Excerpt provided:
══════════
Historical population
| Census | Pop. | Note | %± |
| 1900 | 553 |  | — |
| 1910 | 528 |  | −4.5% |
| 1920 | 549 |  | 4.0% |
| 1930 | 586 |  | 6.7% |
| 1940 | 726 |  | 23.9% |
| 1950 | 966 |  | 33.1% |
| 1960 | 1,008 |  | 4.3% |
| 1970 | 1,026 |  | 1.8% |
| 1980 | 1,089 |  | 6.1% |
| 1990 | 1,056 |  | −3.0% |
| 2000 | 1,074 |  | 1.7% |
| 2010 | 1,072 |  | −0.2% |
| 2020 | 1,184 |  | 10.4% |
U.S. Decennial Census

===2010 census===
As of the census of 2010, there were 1,072 people, 446 households, and 272 families living in the village. The population density was 1509.9 PD/sqmi. There were 576 housing units at an average density of 811.3 /sqmi. The racial makeup of the village was 97.2% White, 0.7% African American, 0.3% Native American, 0.1% Asian, 0.1% Pacific Islander, 0.4% from other races, and 1.2% from two or more races. Hispanic or Latino of any race were 1.0% of the population.
══════════
Material shown:

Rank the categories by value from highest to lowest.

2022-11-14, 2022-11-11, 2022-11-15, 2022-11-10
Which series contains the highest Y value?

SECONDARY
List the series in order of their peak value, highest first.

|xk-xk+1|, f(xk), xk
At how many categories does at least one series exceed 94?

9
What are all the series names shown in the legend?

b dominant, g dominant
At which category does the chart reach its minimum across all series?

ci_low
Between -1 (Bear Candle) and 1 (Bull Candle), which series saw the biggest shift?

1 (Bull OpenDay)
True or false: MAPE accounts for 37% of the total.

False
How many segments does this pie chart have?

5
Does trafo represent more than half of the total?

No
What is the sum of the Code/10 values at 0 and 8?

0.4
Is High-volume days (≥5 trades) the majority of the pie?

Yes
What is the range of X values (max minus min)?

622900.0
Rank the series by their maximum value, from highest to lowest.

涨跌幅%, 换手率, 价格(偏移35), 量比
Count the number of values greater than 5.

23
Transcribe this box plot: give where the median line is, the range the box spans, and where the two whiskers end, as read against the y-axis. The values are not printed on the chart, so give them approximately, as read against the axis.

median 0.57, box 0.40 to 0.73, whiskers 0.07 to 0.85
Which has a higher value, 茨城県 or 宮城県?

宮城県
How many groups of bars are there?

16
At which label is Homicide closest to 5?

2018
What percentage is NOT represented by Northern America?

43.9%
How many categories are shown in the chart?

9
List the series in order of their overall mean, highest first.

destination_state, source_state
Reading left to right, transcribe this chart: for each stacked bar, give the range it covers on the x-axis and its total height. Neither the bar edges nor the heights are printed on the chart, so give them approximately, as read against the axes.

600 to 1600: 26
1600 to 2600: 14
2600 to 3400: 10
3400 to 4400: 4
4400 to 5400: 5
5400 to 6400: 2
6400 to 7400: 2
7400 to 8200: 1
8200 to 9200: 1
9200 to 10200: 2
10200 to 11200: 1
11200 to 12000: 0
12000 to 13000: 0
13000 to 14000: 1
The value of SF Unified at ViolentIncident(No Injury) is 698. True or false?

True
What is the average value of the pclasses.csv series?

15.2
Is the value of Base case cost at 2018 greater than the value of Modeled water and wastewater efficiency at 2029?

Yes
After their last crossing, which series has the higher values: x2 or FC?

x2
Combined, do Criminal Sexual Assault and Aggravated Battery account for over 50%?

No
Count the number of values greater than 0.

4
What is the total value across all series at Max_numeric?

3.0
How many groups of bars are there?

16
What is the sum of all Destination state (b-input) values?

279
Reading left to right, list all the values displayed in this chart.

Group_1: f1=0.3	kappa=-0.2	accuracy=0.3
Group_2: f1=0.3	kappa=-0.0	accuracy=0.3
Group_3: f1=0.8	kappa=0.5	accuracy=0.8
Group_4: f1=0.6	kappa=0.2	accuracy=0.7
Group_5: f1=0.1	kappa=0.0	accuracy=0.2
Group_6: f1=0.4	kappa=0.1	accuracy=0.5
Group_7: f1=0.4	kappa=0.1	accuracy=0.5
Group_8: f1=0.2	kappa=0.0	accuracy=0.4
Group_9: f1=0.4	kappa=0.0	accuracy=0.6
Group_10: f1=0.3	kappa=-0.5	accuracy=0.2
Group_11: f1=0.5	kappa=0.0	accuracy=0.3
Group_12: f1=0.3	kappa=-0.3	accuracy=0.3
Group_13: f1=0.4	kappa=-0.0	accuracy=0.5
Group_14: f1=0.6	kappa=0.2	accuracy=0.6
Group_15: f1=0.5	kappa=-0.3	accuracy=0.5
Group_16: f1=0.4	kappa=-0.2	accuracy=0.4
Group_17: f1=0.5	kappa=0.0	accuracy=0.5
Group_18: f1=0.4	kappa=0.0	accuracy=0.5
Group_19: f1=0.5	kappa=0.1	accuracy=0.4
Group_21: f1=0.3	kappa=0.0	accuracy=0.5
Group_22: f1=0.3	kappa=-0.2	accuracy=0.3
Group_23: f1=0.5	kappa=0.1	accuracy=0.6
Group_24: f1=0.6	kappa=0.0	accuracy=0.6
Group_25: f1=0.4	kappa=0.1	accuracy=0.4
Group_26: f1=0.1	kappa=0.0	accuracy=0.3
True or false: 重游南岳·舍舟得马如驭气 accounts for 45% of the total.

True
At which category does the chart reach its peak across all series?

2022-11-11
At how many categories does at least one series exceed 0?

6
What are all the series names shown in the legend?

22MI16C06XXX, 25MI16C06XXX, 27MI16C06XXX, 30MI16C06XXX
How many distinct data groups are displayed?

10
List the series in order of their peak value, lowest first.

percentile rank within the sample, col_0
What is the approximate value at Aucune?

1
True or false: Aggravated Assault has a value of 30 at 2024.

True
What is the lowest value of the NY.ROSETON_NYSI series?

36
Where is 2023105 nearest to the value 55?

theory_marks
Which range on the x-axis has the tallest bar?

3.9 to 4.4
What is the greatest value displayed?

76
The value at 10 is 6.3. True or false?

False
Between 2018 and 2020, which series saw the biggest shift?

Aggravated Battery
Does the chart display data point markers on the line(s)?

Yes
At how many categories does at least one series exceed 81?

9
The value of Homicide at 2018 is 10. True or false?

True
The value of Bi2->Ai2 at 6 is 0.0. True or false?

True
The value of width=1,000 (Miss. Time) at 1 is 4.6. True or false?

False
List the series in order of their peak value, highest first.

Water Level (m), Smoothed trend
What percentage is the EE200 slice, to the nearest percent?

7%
══════════
Required tasks:
1. In the village population table, why does the 1990 row show a negative percent change? Answer in one to three sentences.
2. Answer these questions from the village population excerpt:
(a) Which census year shows the largest percent increase, and what is that increase?
(b) How many households were in the village in 2010?
(c) How many housing units were there in 2010?

Expected responses:
1. The population went down from 1,089 in 1980 to 1,056 in 1990. Because of that drop, the change is listed as −3.0%.

2.
(a) 1950, with an increase of 33.1%.
(b) 446 households.
(c) 576 housing units.